Fiz a tropa toda no grande bluff da noite literária
contribuí para a mania da minha geração
sofro o meu próprio termo de orfandade e aceito
que a medida daquilo a que chamam realidade
seja um aparador de bibelôts com as pernas bambas
que sem querer um animal faz desandar.
Já pouco escrevo que convenha à javardice diária
escrevo a bebedeira das palavras escolhidas
porque nunca ninguém escreveu para se elevar
escreve-se para dar forma ao medo e abrandar-lhe o peso.

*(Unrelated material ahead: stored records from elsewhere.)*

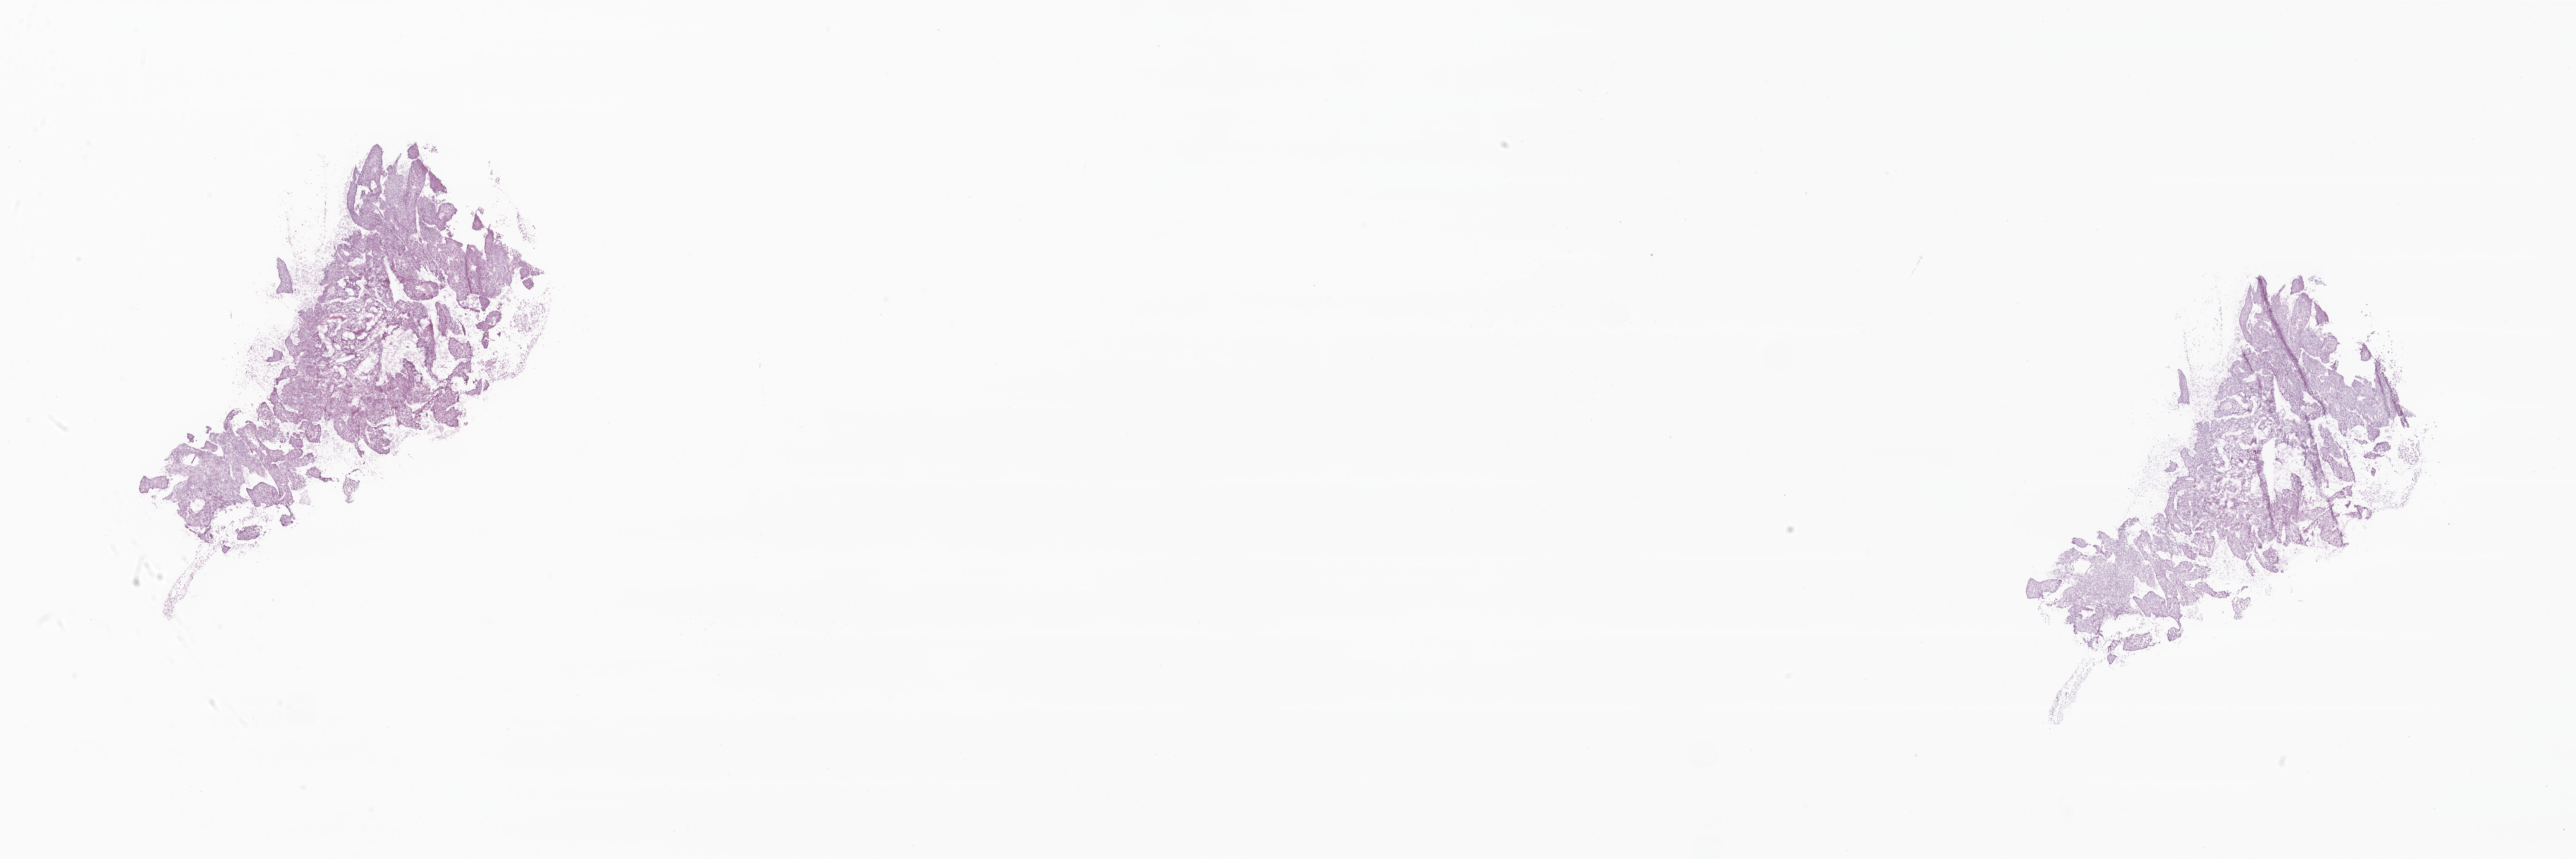
H&E whole-slide image of tumor tissue from the lateral wall of nasopharynx — shown as a low-resolution overview of the whole scanned area (about 36.5 x 12.2 mm). Frozen section (OCT-embedded). Male patient, age 201 months (16 years 9 months).
Diagnosis: Carcinoma, metastatic, NOS.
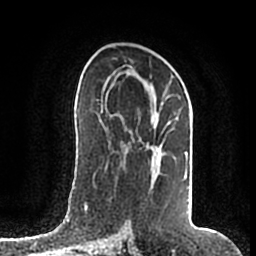
Breast MRI (dynamic contrast-enhanced), one axial slice. Position 103 of 200 along the scan axis. Cropped to one breast. Dynamic contrast-enhanced series, time point 2 of 7 at this slice position (early post-contrast). 1.5 T. TE 2.2 ms, TR 4.6 ms. 256 × 256 image matrix, field of view 160 × 160 mm. Female patient.
Structures marked on this image (semi-automatic segmentation, software-assisted and operator-edited):
- enhancing-tissue mask used for the functional tumour volume (all voxels passing the contrast-enhancement thresholds inside the analysis volume; usually the tumour): bounding box (x1, y1, x2, y2) in pixels: (106, 77, 189, 208)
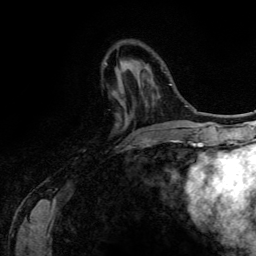
Breast MRI (dynamic contrast-enhanced), one axial slice; slice 39 of 134 in the series (ordered by position); cropped to one breast; dynamic contrast-enhanced series, time point 2 of 6 at this slice position (early post-contrast); 3 T; TE 4.2 ms, TR 7.9 ms; 1.2 mm slice thickness; 256 × 256 image matrix. Female patient.
Outlined on this slice (semi-automatically segmented with operator editing):
- enhancing-tissue mask used for the functional tumour volume (all voxels passing the contrast-enhancement thresholds inside the analysis volume; usually the tumour): bounding box [x1, y1, x2, y2] px = [105, 62, 139, 145]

Acreditem, sou supersticiosa, penhorem-me a vida
tenho uma perninha no bem, outra no mal
e mijo no meio, é honesto pensar assim.
Quando me levarem levem-me inteira
mas antes deixem-me surfar a ressaca da última onda.
Pura
compassivamente sobre a chaga
esta virtuosa carraça da solidão pública
com redentor cigarro público também
esta solidão assediando cretinos e sábios
esta deserta implausível cartada
grande força erguida a prumo
esta gente sobre esta imperial e sopa à frente
esta gente que se levanta de peito e escreve
para não matar ninguém
Bílis negra
estremecendo à sabedoria dos tolos
aqui certo clima de nojo e uma galeria viva
de absurdos para a visão integral da coisa
solene
peçam-se óculos para ver melhor, peçam-se janelas
para ver o mar
eu estarei certa à chuva própria desse estado
adequada e a direito despejando-me aqui
chamo a minha mãe ao corpo, não tenho nada
preparado, tenho um telegrama visual e chamo
alto e chego para provar que este mote é só um meio
de porte
há-de encastelar em areia o finalismo rente aos dedos
subir-me à boca subir em bando à do louco onde
terei posto a minha
e aí na ervinha de um passeio restar
à perseguição da luz como um animal deslumbrado
que atravessou
Sorrio aos mortos
como um objecto escuro
por que rodaram mãos e jeitos de luz.
Vivo como se não estivesse aqui
roupa leve como na vida.
E vou da primeira à última batida
na respiração de um pulmão doido.
Lê assim
podia arder a uma pouca distância de ti
nessa praceta que é um poema teu
e as coisas voltariam a mim, meras,
como o ser transportada pelos dias
mas cairei por aqui.
Meu amor
Porta no trinco e nada nas mãos.
Há muito que é tudo o que resta.
O fim do mundo
O vietnamita eleva uma maçã acima da cabeça
como se me atravessasse nesse seu gesto corso.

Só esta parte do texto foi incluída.